Autor: Peter Thompson
Traductor: Manuel Vargas Ricalde

Concluí la semana pasada con la gran línea del 18 Brumario "la gente hace su propia historia pero  bajo las condiciones de su propio hacer". Entonces ¿cuáles son las condiciones en las que trataba de hacer su propia historia?

Nació 19 años después de la revolución Francesa. Esto fue, por supuesto, el gran evento sísmico en el desarrollo de la modernidad y el consiguiente tsunami político forzó su paso por todo rincón de Europa. El manifiesto comunista hizo su aparición en 1848, el gran año siguiente de la revolución Europea. Esperó que las placas tectónicas en movimiento del cambio socioeconómico encendieran  la revolución Alemana, ayudara a los Cartistas en Inglaterra y trajera al creciente proletariado dentro del escenario político europeo. Este era el espectro comunista de Marx que acechaba a Europa, un espectro que haría temblar supuestamente al viejo orden.
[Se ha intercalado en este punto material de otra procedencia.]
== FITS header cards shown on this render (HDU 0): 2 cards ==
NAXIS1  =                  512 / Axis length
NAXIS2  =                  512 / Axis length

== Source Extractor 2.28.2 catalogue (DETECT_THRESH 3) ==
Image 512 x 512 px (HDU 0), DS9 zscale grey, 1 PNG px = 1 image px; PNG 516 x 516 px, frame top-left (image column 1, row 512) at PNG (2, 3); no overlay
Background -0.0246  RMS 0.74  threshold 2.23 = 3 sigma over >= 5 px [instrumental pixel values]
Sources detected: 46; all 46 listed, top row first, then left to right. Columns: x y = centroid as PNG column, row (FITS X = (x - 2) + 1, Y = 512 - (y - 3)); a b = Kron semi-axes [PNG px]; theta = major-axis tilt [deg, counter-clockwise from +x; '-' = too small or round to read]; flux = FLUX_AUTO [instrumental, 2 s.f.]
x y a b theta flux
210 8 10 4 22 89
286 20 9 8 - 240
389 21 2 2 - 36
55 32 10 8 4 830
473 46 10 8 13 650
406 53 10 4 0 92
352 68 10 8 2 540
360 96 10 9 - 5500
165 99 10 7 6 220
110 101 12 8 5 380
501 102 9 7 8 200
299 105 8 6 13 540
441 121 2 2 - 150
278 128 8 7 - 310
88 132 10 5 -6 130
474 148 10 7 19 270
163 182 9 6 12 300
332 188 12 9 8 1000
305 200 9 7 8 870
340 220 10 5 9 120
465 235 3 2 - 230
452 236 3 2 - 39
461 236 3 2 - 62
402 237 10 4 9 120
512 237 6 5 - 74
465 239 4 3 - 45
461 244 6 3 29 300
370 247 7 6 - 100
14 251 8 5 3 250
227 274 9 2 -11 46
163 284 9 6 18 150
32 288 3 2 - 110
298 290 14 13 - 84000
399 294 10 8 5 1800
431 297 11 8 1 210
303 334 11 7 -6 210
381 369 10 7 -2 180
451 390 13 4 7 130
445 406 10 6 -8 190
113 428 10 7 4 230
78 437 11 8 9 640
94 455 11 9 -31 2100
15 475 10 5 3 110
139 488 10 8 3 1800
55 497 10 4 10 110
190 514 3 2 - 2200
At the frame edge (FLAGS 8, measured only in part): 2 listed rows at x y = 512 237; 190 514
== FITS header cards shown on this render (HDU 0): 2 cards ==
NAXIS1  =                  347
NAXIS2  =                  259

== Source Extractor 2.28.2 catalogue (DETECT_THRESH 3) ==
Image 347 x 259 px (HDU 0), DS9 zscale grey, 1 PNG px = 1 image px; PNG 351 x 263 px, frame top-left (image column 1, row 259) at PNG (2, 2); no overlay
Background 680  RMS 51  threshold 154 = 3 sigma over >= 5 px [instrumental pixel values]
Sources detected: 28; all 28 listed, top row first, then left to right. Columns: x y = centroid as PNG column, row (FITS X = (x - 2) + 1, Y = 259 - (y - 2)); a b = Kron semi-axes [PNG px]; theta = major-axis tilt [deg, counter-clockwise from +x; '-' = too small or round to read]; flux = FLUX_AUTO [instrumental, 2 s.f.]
El Manifiesto Comunista es probablemente el documento político de mayor circulación e influencia de los tiempos modernos, pero también es el más malentendido y malinterpretado. La sección de apertura con fanfarria comienza con una canción de alabanza a las tendencias modernizadoras del mandato capitalista burgués y es en el manifiesto que encontramos la idea de la globalización y la expansión de la modernidad capitalista alrededor del mundo, citas que cultivan admiración rencorosa hoy en día por la preciencia inclusive de Wall Street y la Ciudad. La destrucción que la sociedad capitalista moderna desata, en la que "todo lo que es sólido se disuelve en el aire", es para Marx una precondición para el desarrollo de las fuerzas productivas a un punto donde haya un adecuado generador de superávit para ser distribuido.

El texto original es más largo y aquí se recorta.